STIR | Social Media Director
Sep 29
Cookie on laptop

It goes without saying that in digital and social media marketing, data reigns supreme. So, it comes as no surprise that when Google announced it was going to begin phasing out third-party cookies in Chrome in the second half of 2024, there was a massive scramble to understand the implications of this and how marketers could overcome it.

While other web platforms have already started to limit the amount of browser data collected for advertising use, Google’s decision to follow suit has started to raise some red flags for companies — mainly due to its massive market share.

Before we get too deep, for everyone out there that doesn’t have a sweet tooth, let’s break down what cookies are used for. A cookie is a piece of data that is used each time a user visits a website. First-party cookies can store things like login credentials, website preferences, and items you may have previously added to a shopping card. Third-party cookies are what advertisers use to target campaigns; they’re more behavioral-type data.

So, what has caused this shift in limiting the collection of third-party data? In one word: privacy. With a slew of data privacy issues in recent years, people are more protective of their personal data than ever. In fact, 86% of Americans say data privacy is a growing concern for them, and 68% are apprehensive about the level of data being collected by businesses — even the brands they’re loyal to.

Party Time, Excellent

When it comes to online data, there are a few different parties you could be invited to:

First-party data – including transactions, social media interactions, and website traffic – is information companies receive directly from users based on their online behaviors. In other words, every site visit, social media engagement, or cart fill becomes a point of information that helps companies learn more about you. Companies are the sole owners of first-party data.

Second-party data is essentially first-party data sent to a company through a secondary source. A perfect example of this is PPC (pay-per-click) advertising on Google. Google technically owns this data, but they let advertisers use it for a price. For all the interactions people have with Google, second-party data is saved for marketers to use to advertise to their target audiences — specific groups of people for whom they might not have the data but know they want to target.

Third-party data is data acquired from outside sources. This is where things can get messy. These data sets are not always the most reliable and are openly available to competitors. People typically get spooked when they think they’re being served ads because their phone is “listening.”

Each of these three categories help companies target specific people, some more than others. But these data points are largely based on an individual’s online activity rather than finite, private information.

Here’s where things get even more exciting.
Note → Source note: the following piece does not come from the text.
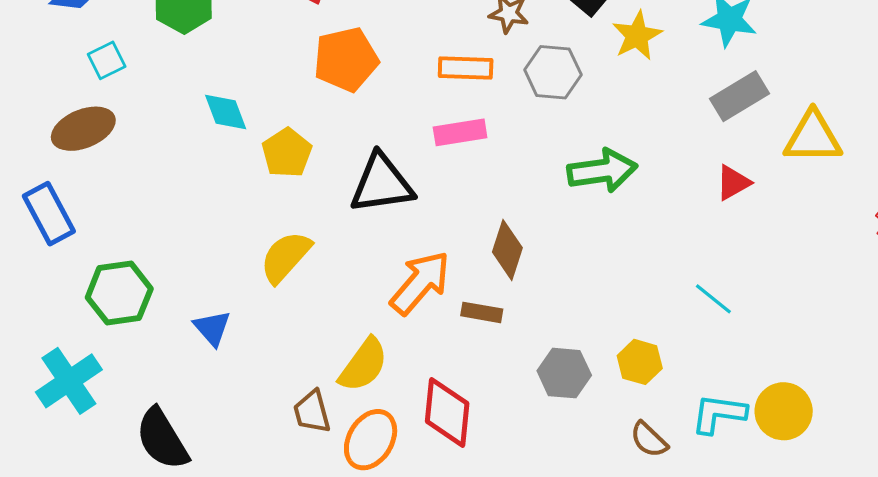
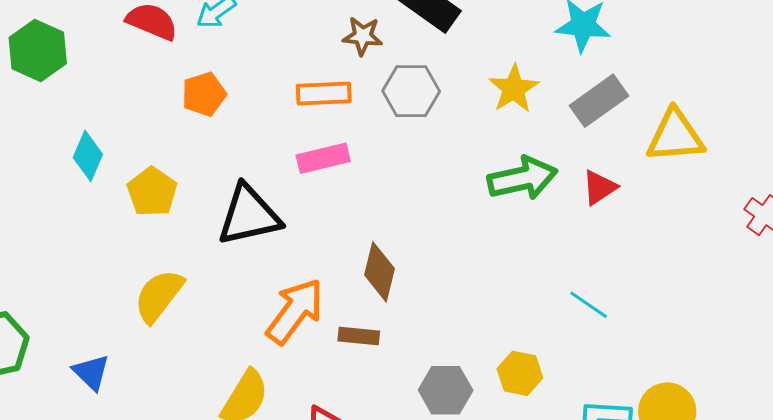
yellow star: (637, 36) -> (514, 89), moved
orange pentagon: (346, 59) -> (204, 94), size x0.7
cyan diamond: (226, 112) -> (88, 156), turned 48
green arrow: (602, 171) -> (523, 178), moved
There’s also a category called zero-party data. Zero-party data is any information a customer willfully and voluntarily gives a company — think responding to a poll, filling out a survey, filling out a contact form, signing up for an email newsletter… you get the picture. It may sound similar to first-party data, but the key difference is that zero-party data is not behavior-based; it’s information coming straight from customers.

What Does All This Have to Do with Cookies?

As Google and other platforms move away from third-party cookies, it will force advertisers to rely on data they can glean directly from current and potential customers. This means there will be no more campaigns tracking online behaviors, but rather targeting those who have intentionally shown interest in brands via websites and social channels or have provided specific information about themselves (name, email address, phone number, etc.).

Obviously, a prime argument from advertisers is that this will severely hinder their ability to target people based on lookalike audiences and tracked online behaviors. In fact, in 2022, programmatic digital advertising represented more than 90% of all digital display ad dollars. A counterargument, however, is that most companies don’t need to know which specific individuals buy their products; they just need to know that more people bought their product as a result of being exposed to ads.

Finding the New Sweet Spot

While “zero-party” doesn’t sound like something you’d want to be invited to, it’s becoming even more vital to the future of marketing. It’s forcing a shift from campaigns based on “intent” to those based on “action.” And while many agencies aren’t yet familiar with the term or concept, our team specializes in gathering and leveraging zero-party data for our clients and generating positive ROI.

This approach is what STIR has been recommending to our clients all along – a model with a proven track record that builds brand awareness and loyalty. Marketers need to serve their audiences better, attracting/drawing in prospects and customers to their sites by adding value through content. Essentially, you need to give them a good reason to engage and convert. This then becomes a very valuable and ownable piece of data that can be maintained, nurtured and mined. Ultimately, it can be used to develop closer relationships with customers.

It’s more important than ever to develop effective, compelling web content that drives traffic, engagement, and ultimately that good, wholesome data needed to strategically target your true audiences.